A few weeks ago, I had a chance to chat with one of the grad students who worked on the FAWN project at CMU. FAWN is a pretty cool systems project and their original paper is on my NoSQL reading list. FAWN uses chain-replication to provide high-availability. I wanted to understand the gap between chain-replication and consensus-based approach like in Spinnaker. The group also has a project called Ouroboros that extends chain-replication with non-blocking node addition and removal protocols, but the properties I discuss here apply to basic chain replication as well as Ouroboros.
 
Now, as described in the paper, chain replication needs f + 1 nodes to tolerate f failures. Paxos needs 2f + 1 nodes to tolerate f failures. This is a nice advantage for chain replication, but what is it really giving up? Turns out that the answer is that this technique leaves it vulnerable to certain failure sequences.

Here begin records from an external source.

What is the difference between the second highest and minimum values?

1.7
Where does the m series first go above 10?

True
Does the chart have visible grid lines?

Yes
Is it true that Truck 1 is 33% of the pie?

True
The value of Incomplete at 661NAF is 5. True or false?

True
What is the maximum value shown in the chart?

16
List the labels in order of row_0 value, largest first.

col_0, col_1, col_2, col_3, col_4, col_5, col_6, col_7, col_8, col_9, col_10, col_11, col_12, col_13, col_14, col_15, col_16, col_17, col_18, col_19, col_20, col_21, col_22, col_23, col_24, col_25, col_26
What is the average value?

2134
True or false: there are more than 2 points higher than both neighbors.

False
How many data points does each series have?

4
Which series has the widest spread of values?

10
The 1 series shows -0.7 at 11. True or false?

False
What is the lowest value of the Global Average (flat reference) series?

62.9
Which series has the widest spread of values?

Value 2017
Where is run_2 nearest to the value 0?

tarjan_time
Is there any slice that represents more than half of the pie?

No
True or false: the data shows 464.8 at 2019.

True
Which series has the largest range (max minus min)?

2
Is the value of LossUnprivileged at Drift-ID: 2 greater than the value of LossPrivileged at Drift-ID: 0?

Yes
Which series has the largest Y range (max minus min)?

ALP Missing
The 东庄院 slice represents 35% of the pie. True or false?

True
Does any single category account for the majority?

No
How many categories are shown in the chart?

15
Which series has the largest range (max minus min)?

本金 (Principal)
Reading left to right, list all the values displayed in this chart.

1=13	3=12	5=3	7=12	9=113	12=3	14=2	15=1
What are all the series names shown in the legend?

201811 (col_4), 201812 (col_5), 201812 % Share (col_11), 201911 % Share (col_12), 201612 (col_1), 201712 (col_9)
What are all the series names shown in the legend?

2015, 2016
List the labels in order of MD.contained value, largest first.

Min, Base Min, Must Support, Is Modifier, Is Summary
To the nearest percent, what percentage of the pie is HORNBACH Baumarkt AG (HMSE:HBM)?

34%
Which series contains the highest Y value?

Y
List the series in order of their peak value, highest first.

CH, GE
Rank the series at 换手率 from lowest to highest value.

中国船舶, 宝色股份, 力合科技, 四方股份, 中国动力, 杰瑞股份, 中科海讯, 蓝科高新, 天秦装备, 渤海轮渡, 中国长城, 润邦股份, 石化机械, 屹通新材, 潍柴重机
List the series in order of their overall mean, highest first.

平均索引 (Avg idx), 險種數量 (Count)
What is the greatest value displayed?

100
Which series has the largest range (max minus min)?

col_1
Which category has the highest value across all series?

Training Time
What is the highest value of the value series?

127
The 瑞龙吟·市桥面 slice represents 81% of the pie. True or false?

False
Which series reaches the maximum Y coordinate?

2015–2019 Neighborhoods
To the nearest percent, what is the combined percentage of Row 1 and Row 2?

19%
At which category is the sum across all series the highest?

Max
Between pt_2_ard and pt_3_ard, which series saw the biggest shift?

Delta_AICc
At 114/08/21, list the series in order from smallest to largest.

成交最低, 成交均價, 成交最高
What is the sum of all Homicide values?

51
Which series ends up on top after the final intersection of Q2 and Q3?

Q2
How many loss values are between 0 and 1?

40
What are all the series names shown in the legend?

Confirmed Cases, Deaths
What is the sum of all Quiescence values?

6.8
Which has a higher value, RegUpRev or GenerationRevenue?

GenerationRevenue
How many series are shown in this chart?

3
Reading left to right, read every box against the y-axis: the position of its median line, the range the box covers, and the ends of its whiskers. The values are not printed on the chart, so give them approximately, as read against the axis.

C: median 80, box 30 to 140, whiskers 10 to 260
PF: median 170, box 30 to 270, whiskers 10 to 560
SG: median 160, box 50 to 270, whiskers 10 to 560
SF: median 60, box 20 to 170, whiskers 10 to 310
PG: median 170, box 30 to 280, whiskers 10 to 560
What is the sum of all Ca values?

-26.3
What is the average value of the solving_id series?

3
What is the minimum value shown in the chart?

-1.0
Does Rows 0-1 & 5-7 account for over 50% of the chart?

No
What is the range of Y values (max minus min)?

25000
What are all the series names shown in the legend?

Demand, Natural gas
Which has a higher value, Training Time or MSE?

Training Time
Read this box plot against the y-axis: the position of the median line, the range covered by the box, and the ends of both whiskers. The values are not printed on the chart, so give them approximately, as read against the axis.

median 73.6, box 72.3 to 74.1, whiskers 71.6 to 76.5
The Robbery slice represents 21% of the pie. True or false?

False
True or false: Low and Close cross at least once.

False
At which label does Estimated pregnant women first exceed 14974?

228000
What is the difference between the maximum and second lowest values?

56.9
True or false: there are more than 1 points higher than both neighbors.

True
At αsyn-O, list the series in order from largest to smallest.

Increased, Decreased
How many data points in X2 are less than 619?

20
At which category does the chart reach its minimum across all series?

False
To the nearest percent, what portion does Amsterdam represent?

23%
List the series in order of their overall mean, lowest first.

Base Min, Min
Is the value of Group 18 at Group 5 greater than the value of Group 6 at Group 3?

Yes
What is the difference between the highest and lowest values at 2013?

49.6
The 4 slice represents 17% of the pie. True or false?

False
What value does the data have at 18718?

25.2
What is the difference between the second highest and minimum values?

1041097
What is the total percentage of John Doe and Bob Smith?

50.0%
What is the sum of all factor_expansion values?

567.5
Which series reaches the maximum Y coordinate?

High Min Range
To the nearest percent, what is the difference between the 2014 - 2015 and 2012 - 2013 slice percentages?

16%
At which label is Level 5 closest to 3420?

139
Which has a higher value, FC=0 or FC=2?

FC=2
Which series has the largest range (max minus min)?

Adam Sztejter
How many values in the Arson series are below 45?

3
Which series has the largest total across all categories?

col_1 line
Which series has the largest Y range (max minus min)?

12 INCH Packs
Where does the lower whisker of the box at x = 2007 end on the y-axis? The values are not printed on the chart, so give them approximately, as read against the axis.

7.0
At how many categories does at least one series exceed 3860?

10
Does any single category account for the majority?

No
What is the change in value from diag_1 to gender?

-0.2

If we have f + 1 failures at once -- such as the whole cluster losing power because of a data center outage -- we might end up in an inconsistent state with the FAWN strategy.  Here's an example: Once power is restored, say one of the nodes in a group of three, say A comes up. The other two (B and C) have trouble, and have not yet come up. The node A is designated the head of the chain (by an external master), and starts accepting updates. This is okay since chain replication in FAWN allows you to accept writes with a single node (this is not described in the paper, but in a personal communication). Now A fails. One of the other nodes (say B) now comes up, and gets designated the master B. Recall that B only had a transient failure, and has most of the state except the recent writes that were accepted by A. However, if B serves reads, it will serve stale data and the client may notice that the system has lost some of its updates. If B now accepts updates, things could get very difficult to resolve once A comes back up.

This is rather obvious once you think about it:  you can operate in the "read quorum + write quorum < replica group size" region if you are willing to assume that certain failure sequences will not happen. When such a failure sequence happens, you lose consistency! If we're willing to risk the fact that we will never have a cluster-wide outage, FAWN-style chain replication can provide great performance and non-blocking reconfiguration for up to f failures in a replica group with f+1 members. Apart from being more available for reads and writes in the presence of failures, chain replication is a easier to implement than a a consensus protocol. Are there other relaxations from consensus that would be useful if we knew that certain kinds of failure sequences would be exceedingly rare? What if we could assume that two nodes in a replica group would not fail within k minutes of each other?

On a related note, there's a PODC paper from MSR in 2009 that talks about how you can view chain replication as a special case of Vertical Paxos. But in this paper, the write quorum here has to be the entire replica group -- that would mean the system would block for writes if any node failed, but could serve reads as long as at least one node was up. With this more conservative protocol, of course, chain replication would tolerate the same failure sequences that regular Paxos would.